Sunday, March 1, 2009

Incensed

The family arrived after the 10am appointment time. We gathered in a windowless room where I and the doctors stood as our patient's wife, son, daughters and son-in-law sat before us. I took the lead "...Your husband remains very sick on the ventilator with no sign of meaningful recovery. As you all know you presented an affidavit that tells us that your husband and father would never want to spend his last days on a ventilator. The affidavit has now been approved as clear and convincing evidence by our legal department and this means that we can fulfill his wishes as transmitted by you -his loving family- and remove him from the ventilator". The family had some questions; "He looks better today than yesterday, does this mean anything?" A good question. We had noticed that the edema had subsided and his oxygen requirement although high at 50%, was the best in weeks. This seems to happen a lot. A profound decision is made and a patient suddenly starts looking a little better. I cannot say it does not perplex me and make me question the process. There is nothing certain in life or death.
The medical team is confident that the changes are unimportant in the bigger picture of this patient's multiple morbidities and we say so, but we all 'caught ourselves' momentarily inside, I know.
"That's it we have no more questions".
I go to the room, the morphine is running lightly and smoothly, the patient is unconscious but moves and can cough. I move the bed to sit up my patient to a comfortable position. I prepare the non-rebreather mask, remove the ties that hold the breathing tube in place. There is no room for the whole family between myself the ventilator and the IV poles. There's a lot of straining and reaching. I deflate the cuff on the ET tube and quickly hit the mute button on the ventilator. I pull the ET tube out and cover it with a cool blue chuck.

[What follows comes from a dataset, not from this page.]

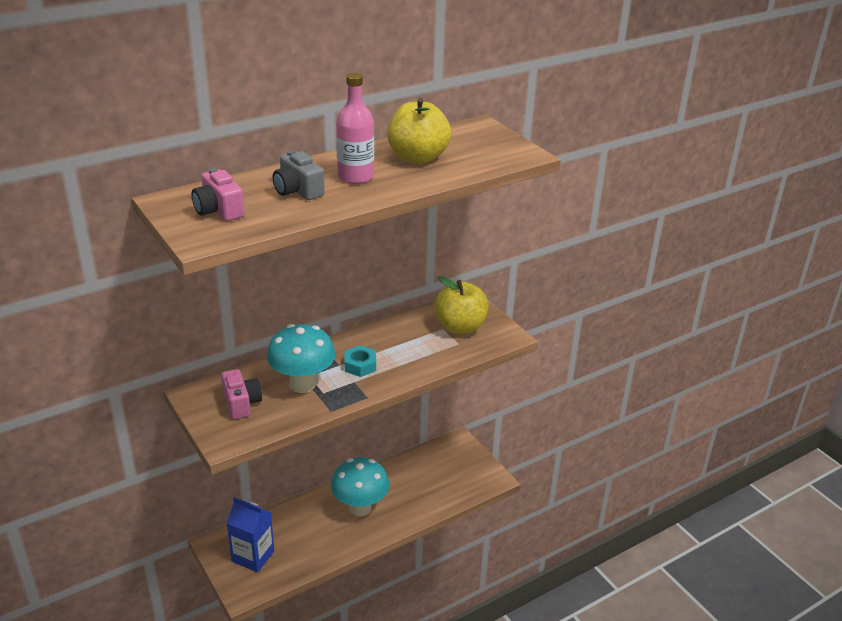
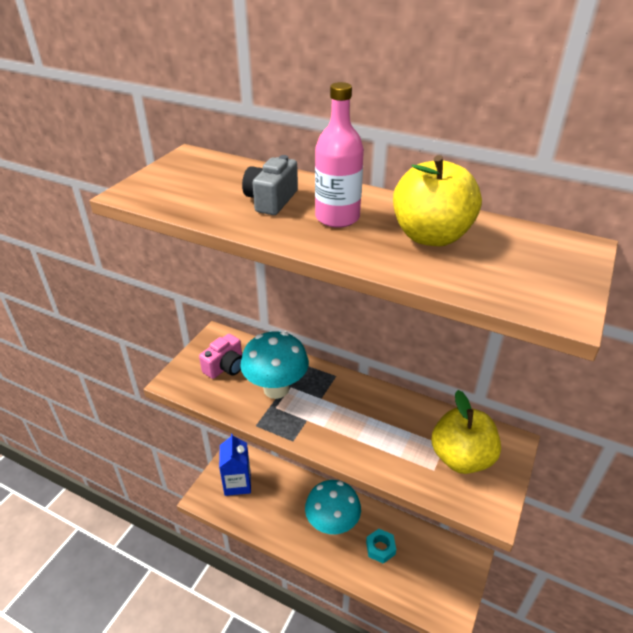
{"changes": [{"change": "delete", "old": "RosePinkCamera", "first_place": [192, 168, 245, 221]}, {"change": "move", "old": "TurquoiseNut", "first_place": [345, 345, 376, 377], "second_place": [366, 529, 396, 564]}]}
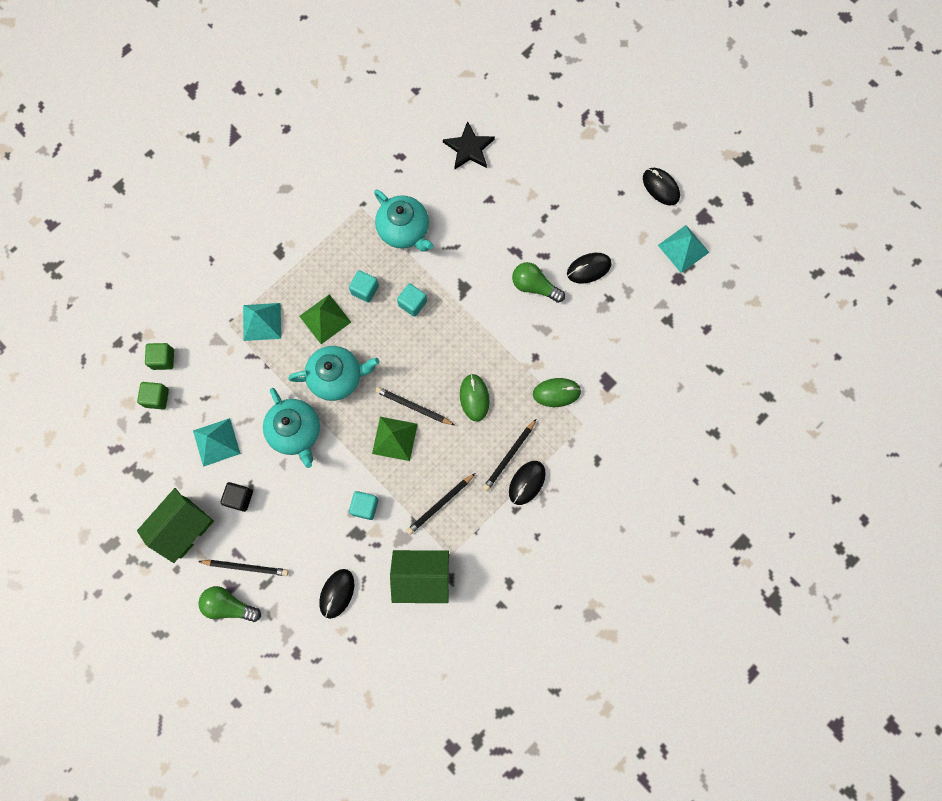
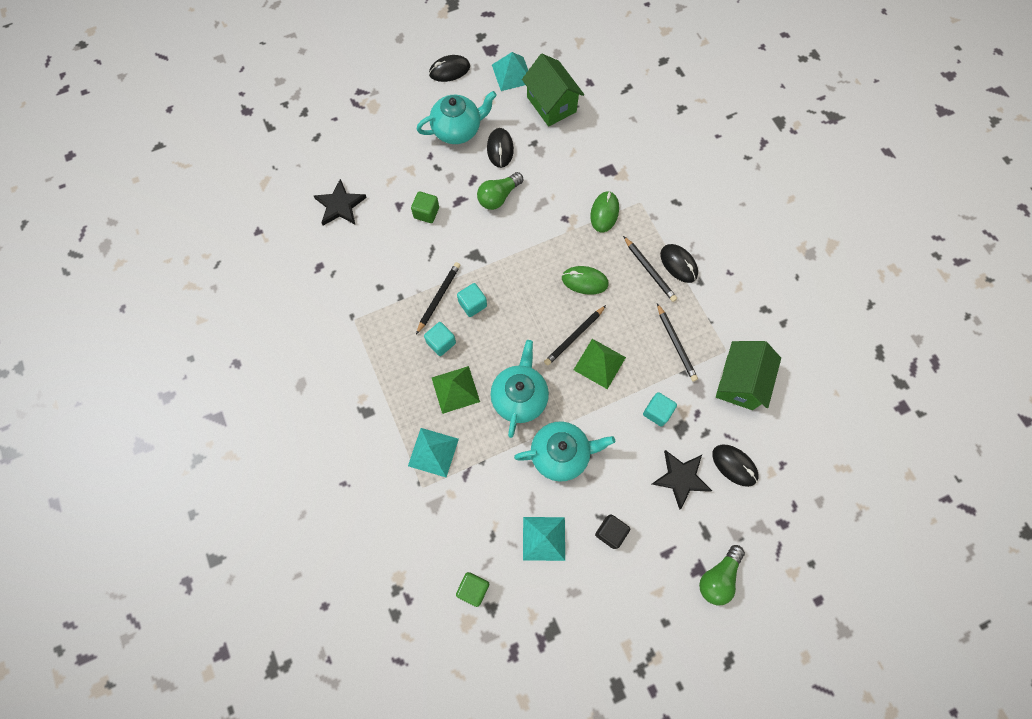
{"changes": [{"change": "move", "old": "TurquoiseChinaTeapot", "first_place": [374, 189, 433, 252], "second_place": [417, 91, 497, 144]}, {"change": "move", "old": "GreenBlock", "first_place": [145, 343, 174, 370], "second_place": [411, 191, 439, 223]}, {"change": "move", "old": "GreenHouse", "first_place": [137, 488, 214, 563], "second_place": [522, 54, 584, 126]}, {"change": "move", "old": "EbonyPencil", "first_place": [198, 560, 289, 576], "second_place": [416, 262, 460, 335]}, {"change": "insert", "new": "EbonyFivePointedStar", "second_place": [652, 450, 712, 510]}]}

Mr. Saieed breathes without any distress. I change the alarms on the bedside monitor, it will only alarm if the heart rate goes below 25, and the other parameters I disable. I suction the patient's mouth and wipe his lips.
I tell the family "He has his wish, talk to him, be with him. I will be here for you throughout the day."
A couple of hours later I get a call- I was already on my way. One get's a sixth sensual feeling for these things. I arrive, the patient's vital signs have ceased; the numbers returning to zero. The family is distraught. They are talking to him. They are loudly saying his name touching him seeking a response. "Pa? Pa?"
This too is something I have observed. A medical team can never anticipate the crashing orchestra of emotions and memories that accompanies the death of a unique loved one. The finality -although perhaps often clear to us- is rarely completely accepted by the family.
His wife runs to me and holds me crying, she puts her head on my shoulder, I hold her tight. Those cultural competencies and societal mores I read about fall back onto the pages of my old textbooks. The eyes of his daughters are intense clear greens filled with tears and unanswerable questions. They appear lost.
The family members cry and talk to him. His wife ungrips me and tells me "He never said a bad word to me in his life, never, he was a good husband."
I stay with the family briefly, but my work is mostly done now, I quietly continue to be -most importantly- a witness.
I exit the room, the curtains are partly drawn. Suddenly I am surprised as a huge cloud of smoke suddenly shoots out from behind the curtain with the intense pungent smell of incense. In a hospital unit like this, lighting anything is strictly forbidden. I know this. I am torn by the impropriety of the action. I stop to think momentarily. Then I smile and walk away.